Trust issue: Editorial on the spat between TMC government and Election Commission over Bengal SIR

The SIR has been completed in several states and Union territories: but the unambiguous acrimony witnessed in Bengal between the two constitutional entities has been mostly absent elsewhere

The Editorial Board Published 24.02.26, 08:17 AM
Bengal SIR TMC Election Commission row

Mamata Banerjee File picture

The deliberations between the lawyers representing the Bengal government and the Election Commission of India in the Supreme Court on the matter of the Special Intensive of Revision of the electoral rolls were quite stormy last Friday. Taking note of the recriminations, allegations and counter-allegations, the highest court made a pointed observation. The “blame game”, it stated, was a testament to the trust deficit between the two constitutional bodies: the Bengal government and the EC. This chasm is unfortunate but revelatory. The SIR has been completed in several states and Union territories: but the unambiguous acrimony witnessed in Bengal between the two constitutional entities has been mostly absent elsewhere. The TMC government in Bengal has alleged that the EC has shown a marked preference towards excluding voters’ names: the EC has countered the charge by blaming Bengal’s ruling regime for intimidating poll officials. That the EC has been bureaucratic —insensitive, even imperious — in the course of the SIR cannot be denied. Political partisanship, the consequence of divergent electoral imperatives, has seemingly trumped institutional cooperation. This kind of paucity in institutional trust is undesirable: it is inimical to the interests of democracy and its people.

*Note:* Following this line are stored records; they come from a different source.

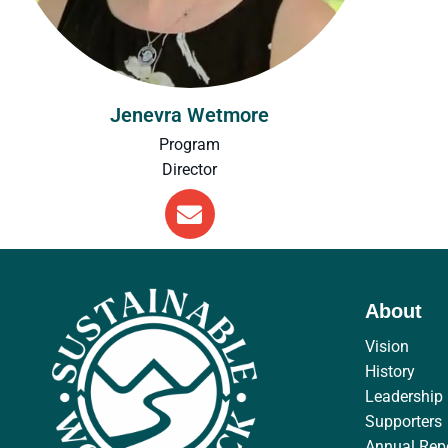
Jenevra Wetmore
Program
Director
About
Vision
History
Leadership
Supporters
Annual Rep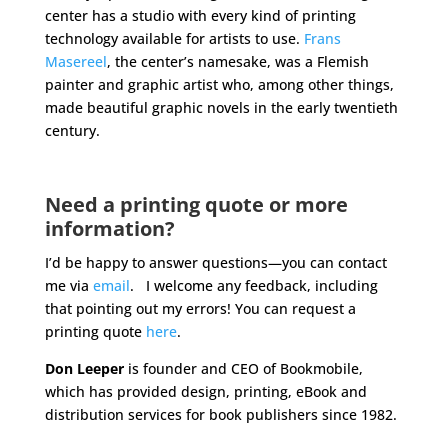
center has a studio with every kind of printing
technology available for artists to use.
Frans
Masereel
, the center’s namesake, was a Flemish
painter and graphic artist who, among other things,
made beautiful graphic novels in the early twentieth
century.
Need a printing quote or more
information?
I’d be happy to answer questions—you can contact
me via
email
. I welcome any feedback, including
that pointing out my errors! You can request a
printing quote
here
.
Don Leeper
is founder and CEO of Bookmobile,
which has provided design, printing, eBook and
distribution services for book publishers since 1982.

The apex court, mindful of the great divide, decided to deploy former and serving judicial representatives to resolve the issues arising out of ‘logical discrepancies’ marked out by the EC. But Bengal’s principal political parties have paid scant attention to the Supreme Court’s attempt to find a middle path. The TMC and the BJP have been busy scouting for political brownie points from the court’s directive. The BJP attempted to portray the court’s measure of appointing judicial officers as a blow for its rival. Mamata Banerjee’s party, however, is convinced that the Supreme Court’s decision has led to the EC losing face. The judicial intervention has its own merit. The fact that judicial intervention was required in the first place to resolve the issue speaks poorly of the culture of cooperation between a Central institution and a state government. Surely, the strained ties between the Bengal government and the EC cannot bolster the spirit of federalism in the country. As for the SIR, notwithstanding the conflicting claims between the BJP and the TMC, its real appraisal will be the outcome of the electoral test in the court of the people.